Holding up my carton of Frooti, I proposed a toast from my seat at the back of the car, bundled among bags, notes and empty Frooti cartons.

"Guy," I choked, not disguising either my tears or the fact that I badly needed to blow my nose, "I want to thank you all for make my college years so amazing. I do not think I have ever been happier. Everyday we met was full of laughter and joy. I can not remember a day we have not laughed..."

"Hey, what about the day when we went to watch Taare Zameen Par," interjected Joe.

"Oh, yes," recalled Pingu. "Ritika was bawling so loudly, the woman beside her had to shush her."

"I was not bawling. I can not sob quietly," I replied haughtily. "Are you implying I am a cry baby? What about the day we went to watch Guru and Bonky kept on sniffling?"

"That was you, Pongo," remarked Bonky from the front seat.

"Actually it was both of you, I kept on passing my handkerchief from you to you," said an amused Pingu.

"Oh, how about the time Bonky was sick of being the object of love of The-Father-of-Five-Point-Five and started sobbing at Pingu's place," again remarked Joe,not renowned for her tact.

"It was not because of him. I cried that day because of Fishface, " lashed back Bonky.

"Oh yes, I had completely forgotten you used to be in love with him," Pingu chimed in.

I smirked. "Used?"

"Yes, why do not you add your own bit to my own failed love story, Kalua lover," said Bonky, smirking back.

"I will have you know I was not as much in love with Kalua as, ok you know what, this has nothing to do with my toast, which you people have ruined completely anyway," I grumbled and sank back into my seat, covering myself with more papers.

"Hey, no, no, " said Pingu soothingly. "It was a very good speech. Please continue."

"So what I was saying," I continued, still a bit miffed, " we have had our ups and, ok, why are all these photocopied pages on me?"

"Do you realize, in these three years, we have actually spent about 20000 rupees on photocopies," mused Joe.

"We should probably open a Xerox place when we grow up.

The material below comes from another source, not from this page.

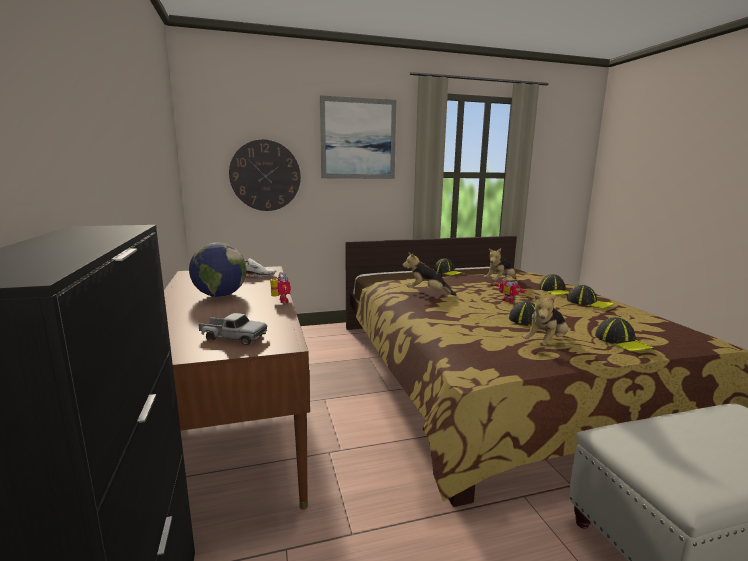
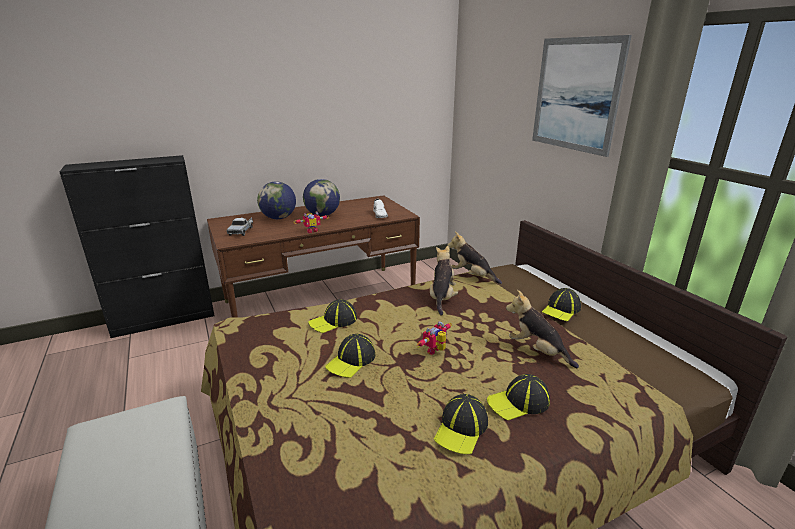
camera: 80 degrees right, 10 degrees up
(198, 316) = (279, 218): none -> globe
(265, 175) = (495, 129): wall clock -> none
(546, 343) = (285, 362): plush toy -> plush toy (472, 276)
(622, 342) = (289, 422): cap -> cap (333, 321)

Only way to become millionaires, really," joked Pingu.

"Why one," I queried. "We could have an enterprise. A photocopy centre near every major college and coaching place. We could have cafes attached so that people could wait while their pages get photocopied. We will have the lowest costs per page and people will flock to our shop."

"If we have the lowest prices, how do we make any sort of profit," asked Pingu.

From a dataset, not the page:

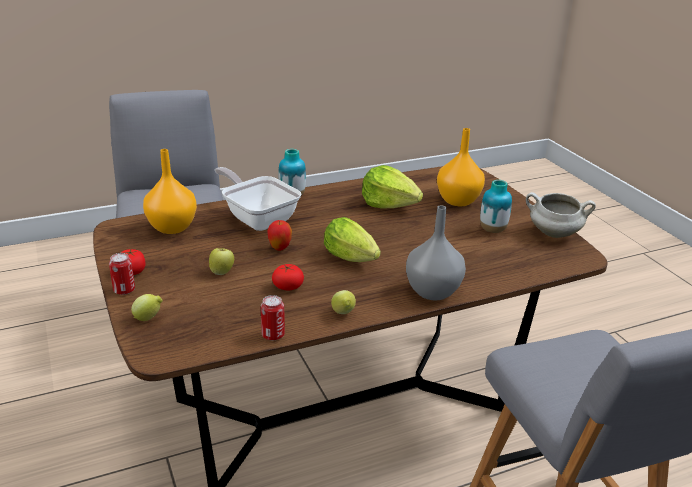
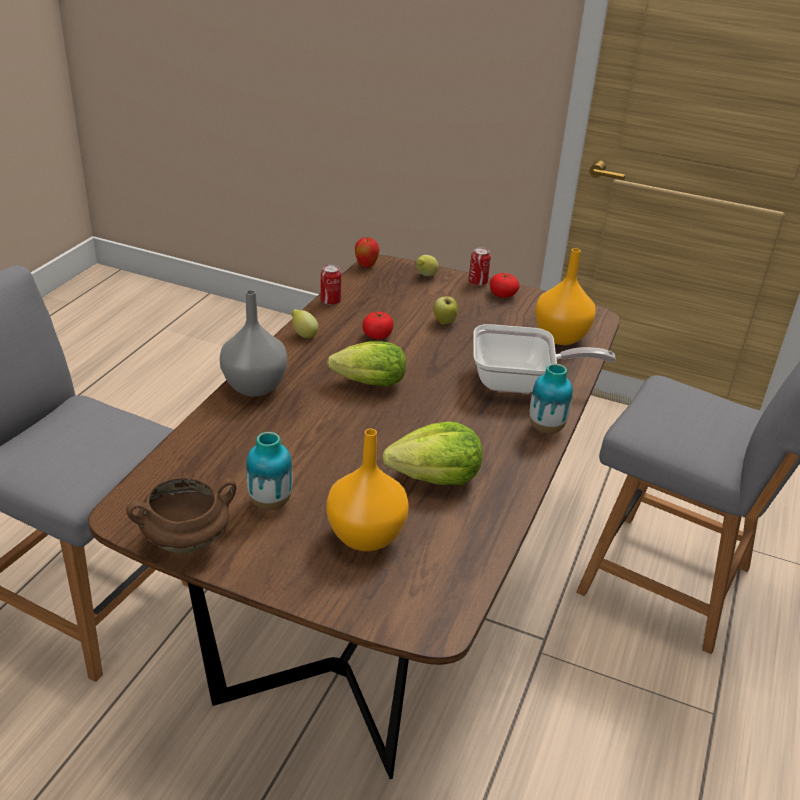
camera: 135 degrees right, 5 degrees up
(280, 248) = (443, 363): apple -> apple (366, 266)
(553, 234) = (187, 540): white cooking pot -> brown cooking pot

"From the Japanese restaurant we open next to it. It shall be a sister concern."

"Japanese," interrupted Bonky. "Who likes Japanese food?"

"There are no Japanese restaurants in this city. It is so weird. Does not Japanese cuisine deserve to be introduced in a gourmet food loving city like ours?"

"How about a scheme or something," Bonky asked excitedly. " French fries free with every bunch worth 200 bucks."

"This is a Japanese restaurant," I exclaimed, alarmed. "How can we have French fries in a Japanese restaurant? We will have...umm...noodles?"

"What do Japs eat? I know they use chopsticks to eat whatever they eat," wondered Pingu.

"Sushi! Japanese people eat sushi," exclaimed Joe. "So we will give free sushi."

"You know, let us make it a home delivery system. If you order food, you get your photocopied pages home delivered for free," said Pingu. "But hey, your speech?"

"Oh yeah, " said I, coming out of our entrepreneurial reverie. "So what I was saying was..umm never mind. I guess all I do want to say is I love you all so much and I will miss...and I...oh...(blubbers).."

So, since everything has finally come to an end, all I do want to say is, despite all the regrets and complaints and grumbles, there are some things you remain grateful for ever. Even for the day you walked in, looked up at the building, and fell in love, wretchedly, happily, submissively, because, nothing else mattered than the fact that you were a part of the college even before you knew whether it wanted you or not. Because of three wonderful, wonderful years, despite all the Economics and heartbreaks and misgivings and self doubts. Because of the friends and the people who could have been friends and the people who never could have been friends and the people who never mattered. This will be the hardest good byes of all.